North Korea had sharply criticised suggestions by Trump’s national security adviser, John Bolton, and Vice President Mike Pence that it could share the fate of Libya if it did not swiftly surrender its nuclear arsenal.

Libyan leader Muammar Gaddafi was deposed and killed by NATO-backed militants after halting his nascent nuclear program.

Kim Kye Gwan said North Korea appreciated Trump for having made the bold decision to work toward a summit.

“We even inwardly hoped that what is called ‘Trump formula’ would help clear both sides of their worries and comply with the requirements of our side and would be a wise way of substantial effect for settling the issue,” he said, without elaborating.

Trump had initially sought to placate North Korea, saying that he was not pursuing the “Libya model” in getting the North to abandon its nuclear weapons program.

White House press secretary Sarah Huckabee Sanders said: “This is the President Trump model.
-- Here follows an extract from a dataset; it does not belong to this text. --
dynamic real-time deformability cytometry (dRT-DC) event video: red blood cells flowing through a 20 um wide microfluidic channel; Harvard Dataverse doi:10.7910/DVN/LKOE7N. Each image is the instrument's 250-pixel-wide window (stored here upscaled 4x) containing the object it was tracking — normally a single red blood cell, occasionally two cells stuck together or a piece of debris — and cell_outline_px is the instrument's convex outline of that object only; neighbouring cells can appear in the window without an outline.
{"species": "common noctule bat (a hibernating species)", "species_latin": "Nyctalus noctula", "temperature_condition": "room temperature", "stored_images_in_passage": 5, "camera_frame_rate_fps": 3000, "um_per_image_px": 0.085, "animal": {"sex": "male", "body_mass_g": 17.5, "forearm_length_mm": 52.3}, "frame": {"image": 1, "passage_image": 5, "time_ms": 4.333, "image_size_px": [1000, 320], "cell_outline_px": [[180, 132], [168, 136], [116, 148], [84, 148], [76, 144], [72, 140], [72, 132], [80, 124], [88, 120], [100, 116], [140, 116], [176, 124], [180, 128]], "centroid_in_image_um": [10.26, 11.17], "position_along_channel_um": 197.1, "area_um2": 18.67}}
He’s going to run this the way he sees fit.”

While the Trump administration had insisted on North Korea’s complete, verifiable and irreversible dismantling of its nuclear program, Pyongyang had always couched its language in terms of denuclearisation of the Korean Peninsula.

It has said in previous, failed talks that it could consider giving up its arsenal if the United States provided security guarantees by removing its troops from South Korea and withdrawing its so-called nuclear umbrella of deterrence from South Korea and Japan.

North Korea on Thursday said it had completely dismantled its Punggye-ri nuclear test facility “to ensure the transparency of discontinuance” of nuclear testing.

Some analysts are worried the cancelling of the summit could prompt a resumption in hostilities, including renewed shorter-range missile tests or stepped-up cyber attacks by Pyongyang and increased sanctions or deployment of new military assets by Washington.

In his letter, Trump warned Kim of the United States’ greater nuclear might, reminiscent of the president’s tweet last year asserting that he had a “much bigger” nuclear button than Kim.

China, North Korea’s lone major ally, said the United States and North Korea should show patience and goodwill.

China has publicly urged the United States and North Korea to keep up the dialogue. But Trump had suggested in recent days that Kim’s more defiant tone followed a meeting with Chinese President Xi Jinping.

“He thought they were playing him. He thinks China is sort of pulling back North Korea,” Republican Senator Lindsey Graham, who spoke with Trump on Thursday, told NBC’s “Today” show.

Graham said Trump’s preferred route is through peace.

“But if diplomacy fails, then military action is the only thing left and it would be the utter destruction of the North Korean regime, which would come at a high price,” he said.

 Many South Koreans reacted angrily to the announcement, feeling they had been cheated of a chance to live in peace.

South Korean President Moon Jae-in, who worked hard to help set up the summit and urged Trump at a White House meeting on Tuesday not to let a rare opportunity slip away, said he was “perplexed” by the cancellation.